Radiation treatment or radiotherapy involves the treatment of a disease with radiation, typically by selective irradiation with x-rays or other ionizing radiation and/or by ingestion or surgical implantation of radioisotopes. During radiation treatment, for example, high-energy x-rays or electron beams are generated, e.g., by a linear accelerator (LINAC) and directed towards a target (e.g. a tumor). The goal of the treatment is to destroy the cancerous cells within the target without causing undue side effects that may result from harming surrounding healthy tissue and vital organs during treatment.
To treat regions within the body of the subject, however, the radiation must typically penetrate healthy tissue in order to irradiate the internal treatment volume and destroy pathological cells therein. In conventional radiation therapy, large volumes of healthy tissue can thus be exposed to harmful doses of radiation, resulting in prolonged recovery periods for the patient. Radiotherapy treatment plans are often constructed to achieve the desired on-site exposure whilst keeping the exposure of healthy cells to a minimum.

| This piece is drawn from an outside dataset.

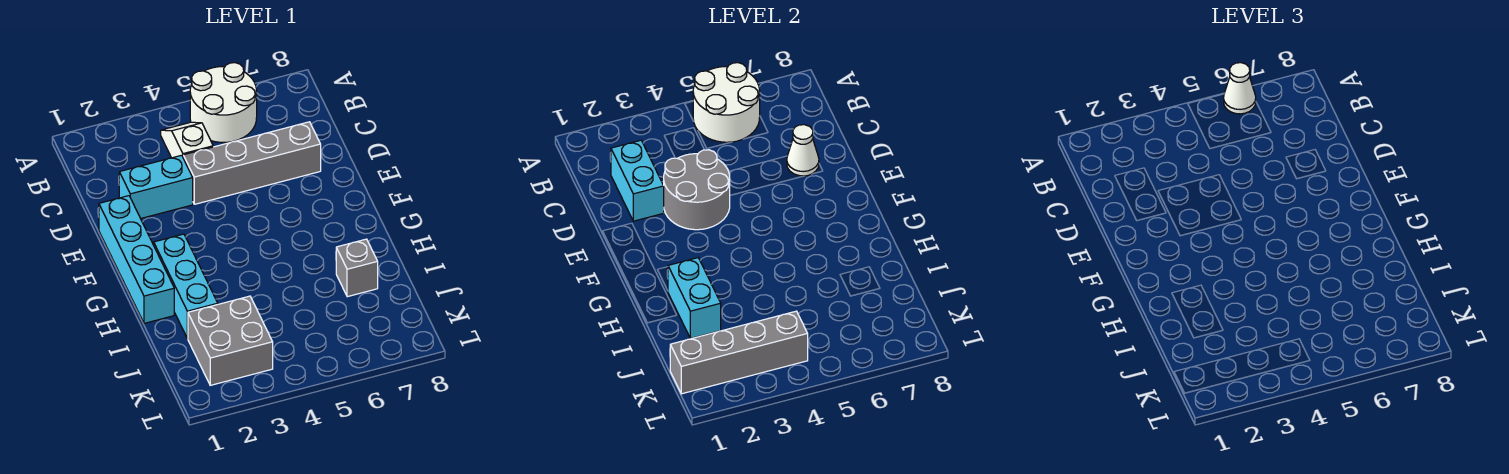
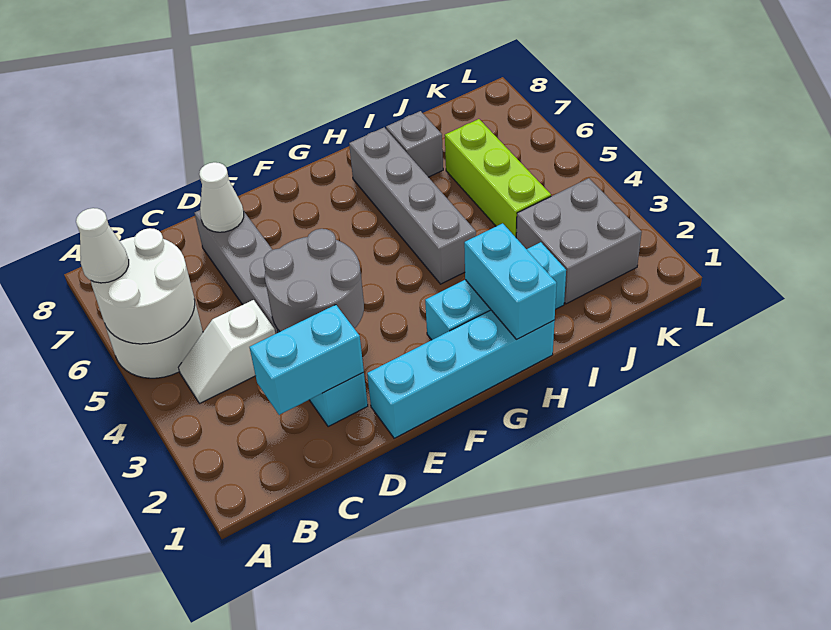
cyan 1x2 brick [668,258,721,339] -> cyan 1x2 brick turned to [464,223,557,339]
none -> lime 1x3 brick [445,119,551,237]
grey 1x4 brick [670,311,808,394] -> grey 1x4 brick moved to [349,127,476,284]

Many methods work by directing radiation at a tumor from a number of directions, either simultaneously from multiple sources or multiple exposures from a single source. The intensity of radiation emanating from each source is therefore less than would be required to destroy cells, but where the radiation beams from the multiple sources converge, the intensity of radiation is sufficient to deliver a therapeutic dose.
The point of intersection of the multiple radiation beams is herein referred to as the “target point”. The radiation field surrounding a target point is herein referred to as the “target volume”, the size of which can be varied by varying the size of the intersecting beams.
Radiation treatment typically takes place over one or a course of several sessions during which a delivered radiation dose is broken into a plurality of portal fields. For each field, a LINAC gantry is rotated to different angular positions, spreading out the dose delivered to healthy tissue. At the same time, the beam remains pointed towards the target anatomy, which may be placed in the isocenter of the beam by positioning the patient.
Such radiation therapy is rationally delivered with the radiation source revolving around the patient superior/inferior axis. The source trajectory is referred to as coplanar geometry. Coplanar source trajectories are simpler to plan and deliver.
Although adding beams from non-coplanar trajectories can improve the dosimetry and reduce normal organ doses from radiotherapy, such treatment methods are not easily achievable due to the difficulties in plan optimization, collision avoidance and the creation of an efficient beam path so that a non-coplanar plan can be delivered within the time allowed by clinical work flow.